Faymann: Sie ist sehr energiegeladen und konsequent. Sie ist – so wie auch der neue Ratspräsident Rompuy – jemand, der den Ausgleich sucht. Ich habe große Hoffnungen, dass dieses Team gut arbeitet. Nachdem wir das Team zusammengesetzt haben, müssen wir uns jetzt den Inhalten widmen. Es kann nicht sein, dass die Aktienkurse wieder steigen, aber die Arbeitslosigkeit nicht sinkt. Wir brauchen eine funktionierende Finanzmarktkontrolle. Denn eine zweite Krise würde Europa nicht verkraften.

ÖSTERREICH: Mit welchen EU-Regierungschefs vertragen Sie sich besonders gut?
Faymann: Mit Juncker, mit Angela Merkel, Gordon Brown und Zapatero habe ich ein besonders gutes Verhältnis. Gerade mit dem britischen Premier Brown habe ich in letzter Zeit sehr viel telefoniert. Wir haben ein Vertrauensverhältnis aufgebaut. Brown hat sein Land gut vertreten, aber er ist auch ein überzeugter Europäer.

ÖSTERREICH: Sind Sie denn neuerdings ein ‚überzeugter Europäer‘?
Faymann: Nur, weil ich finde, dass man Dinge in der EU auch verändern muss, heißt das nicht, dass ich kein überzeugter Europäer bin. Im Gegenteil: Ich möchte aber, dass die EU nicht nur ein Friedensprojekt ist, sondern auch für sozialen Ausgleich sorgt. Da gibt es noch Defizite. Jeder Mensch muss gleich viel wert sein.

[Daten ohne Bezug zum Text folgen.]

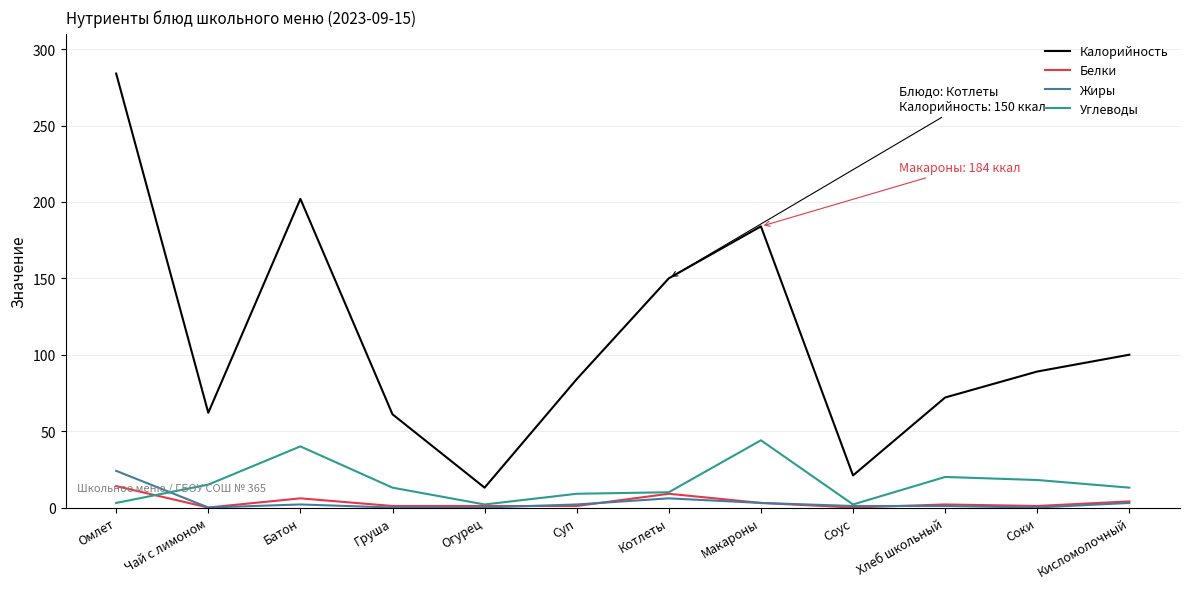

At which category is the sum across all series the highest?

Омлет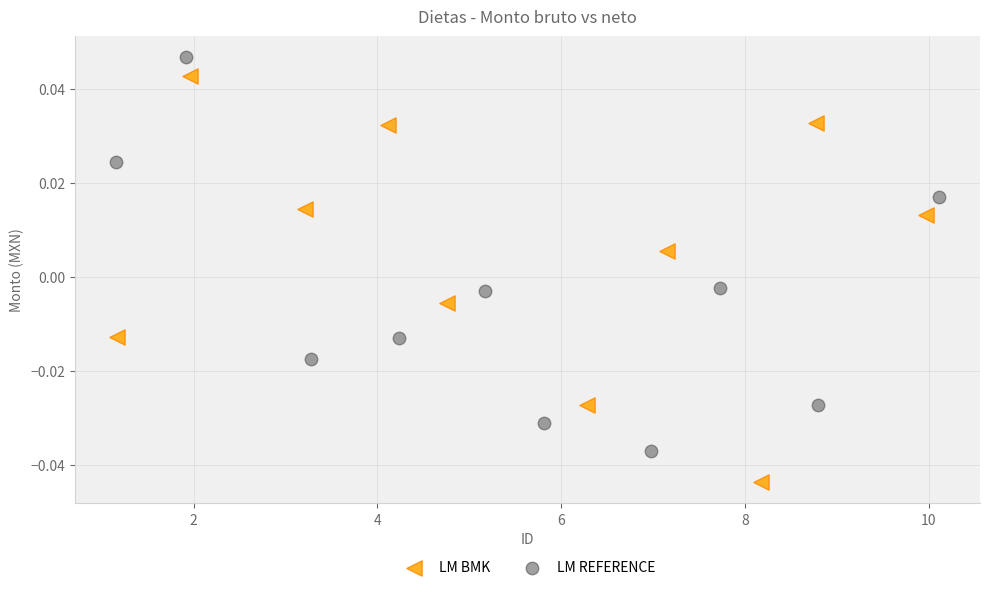

What are all the series names shown in the legend?

LM BMK, LM REFERENCE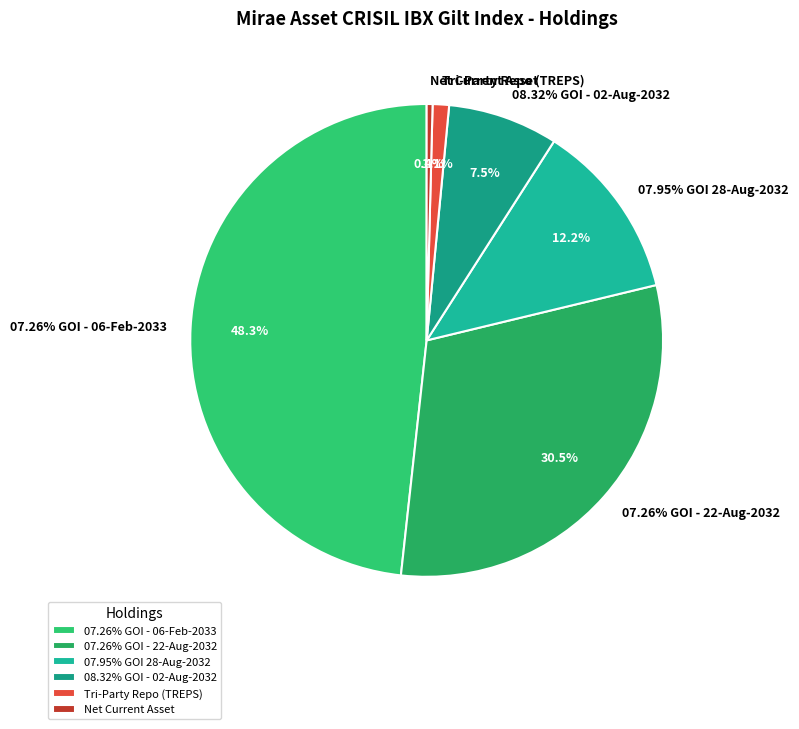

Which category has the biggest portion of the pie?

07.26% GOI - 06-Feb-2033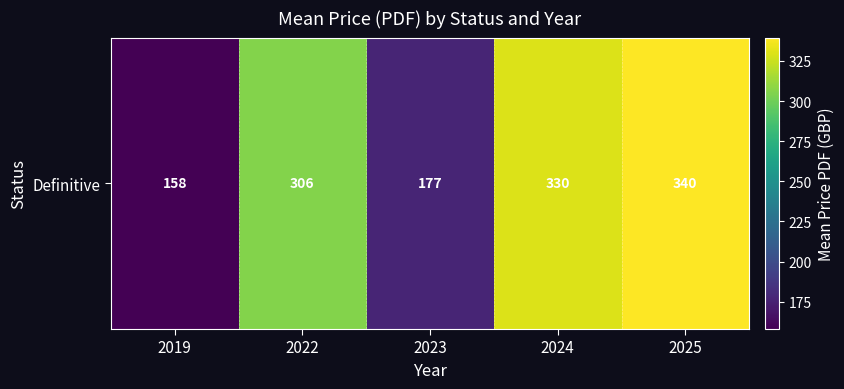

Where does the data first go above 306?

2024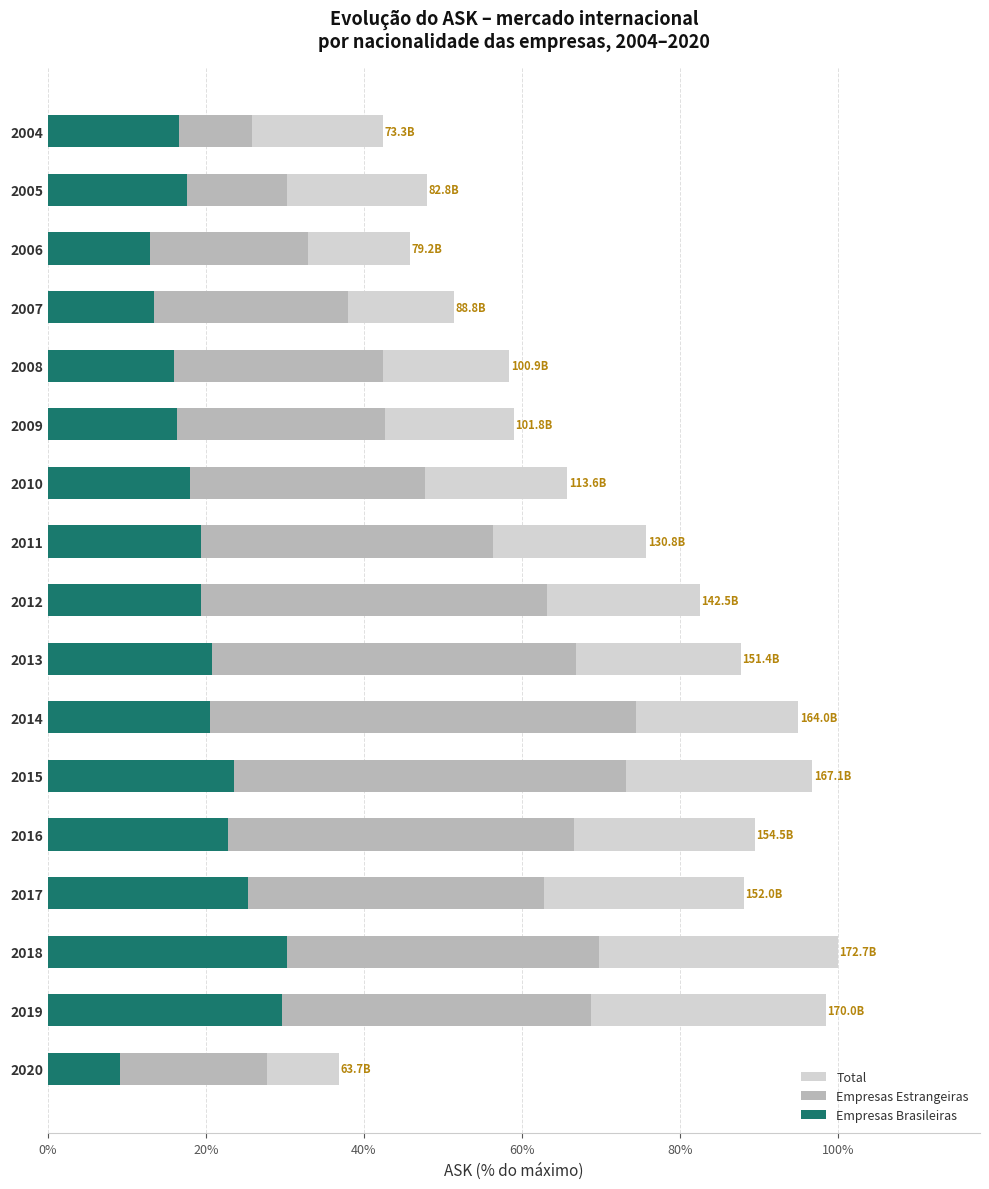

At how many categories does at least one series exceed 0?

17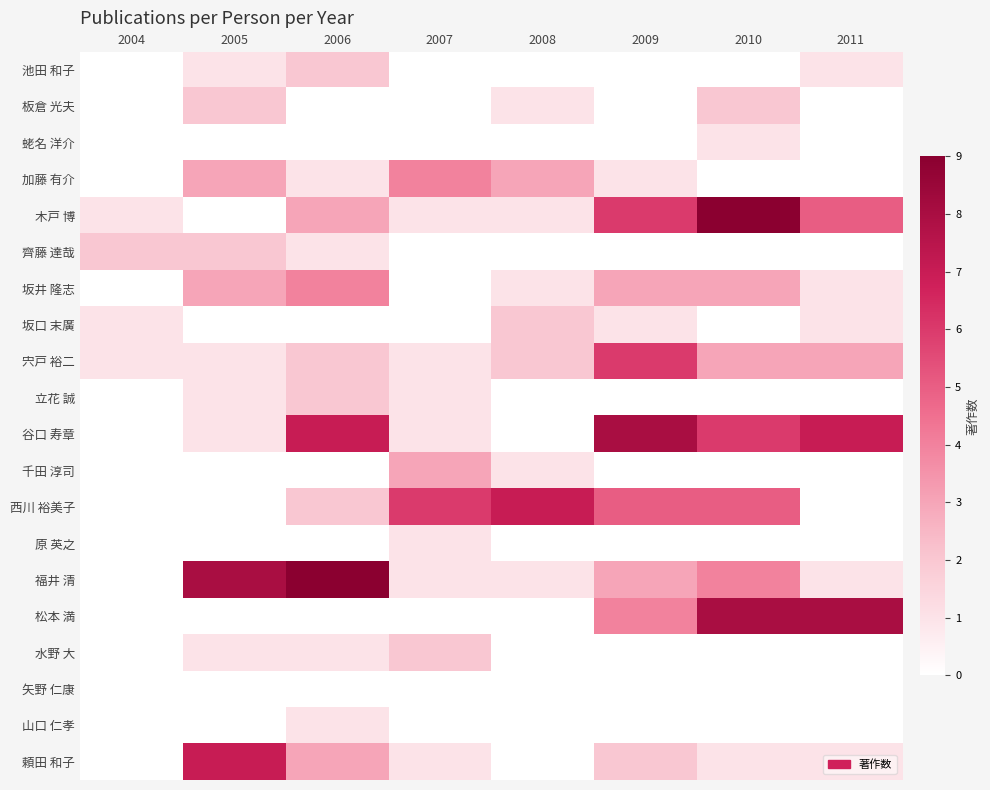

How many series are shown in this chart?

20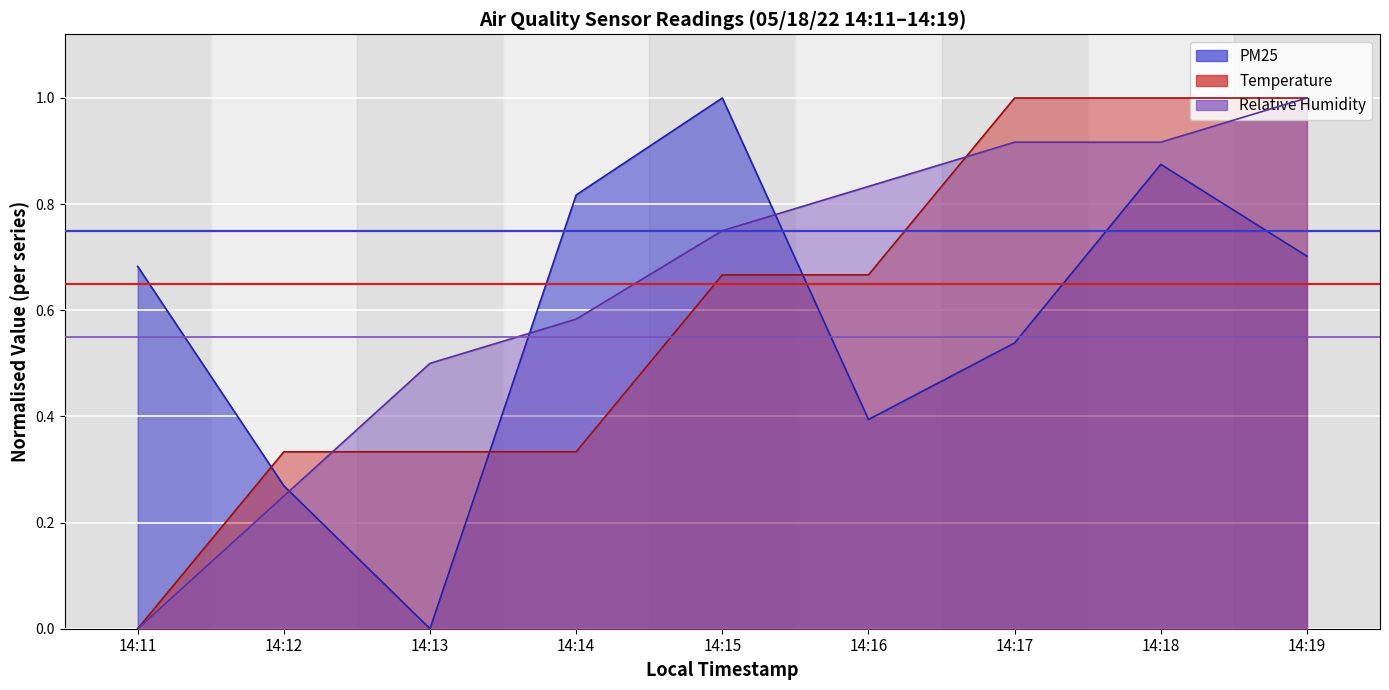

Reading left to right, list all the values displayed in this chart.

PM25: 0.7	0.3	0.0	0.8	1.0	0.4	0.5	0.9	0.7
Temperature: 0.0	0.3	0.3	0.3	0.7	0.7	1.0	1.0	1.0
Relative Humidity: 0.0	0.2	0.5	0.6	0.7	0.8	0.9	0.9	1.0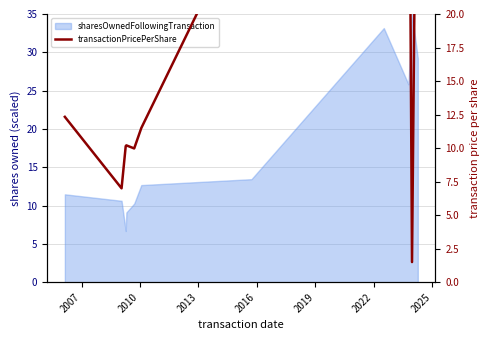

What is the change in value from 2022 to 2025?

+21.1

ÖSTERREICH: FP-Chef Strache kritisiert, dass der designierte EU-Kommissar Hahn nur ein ‚Micky-Maus-Ressort‘ erhalten würde ...
Faymann: Ich habe gesagt, dass wir ein Zukunftsressort wollen. Forschung oder Umwelt sind beides wichtige Ressorts. Strache übt sich nur in Polemik. So beliebt wie Micky Maus muss Strache erst einmal werden. Micky Maus kann einem leidtun, dass sie jetzt in Reden von Strache herhalten muss. Arme Maus.

ÖSTERREICH: Der Ratspräsident hat eine höhere Gage als der US-Präsident. Ist das nicht übertrieben?
Faymann: Der Vergleich hinkt. Der US-Präsident kriegt alle seine Ausgaben ersetzt – bis hin zum Urlaub.

ÖSTERREICH: Kommende Woche findet der Uni-Dialog statt. Wie wichtig ist Ihnen das Thema Bildung?
Faymann: Wie John F. Kennedy schon sagte: Bildung entscheidet über die Zukunft unseres Landes. Wir brauchen von der Neuen Mittelschule, über Ganztagsschulen und gute Universitäten die beste Bildung für unsere Kinder.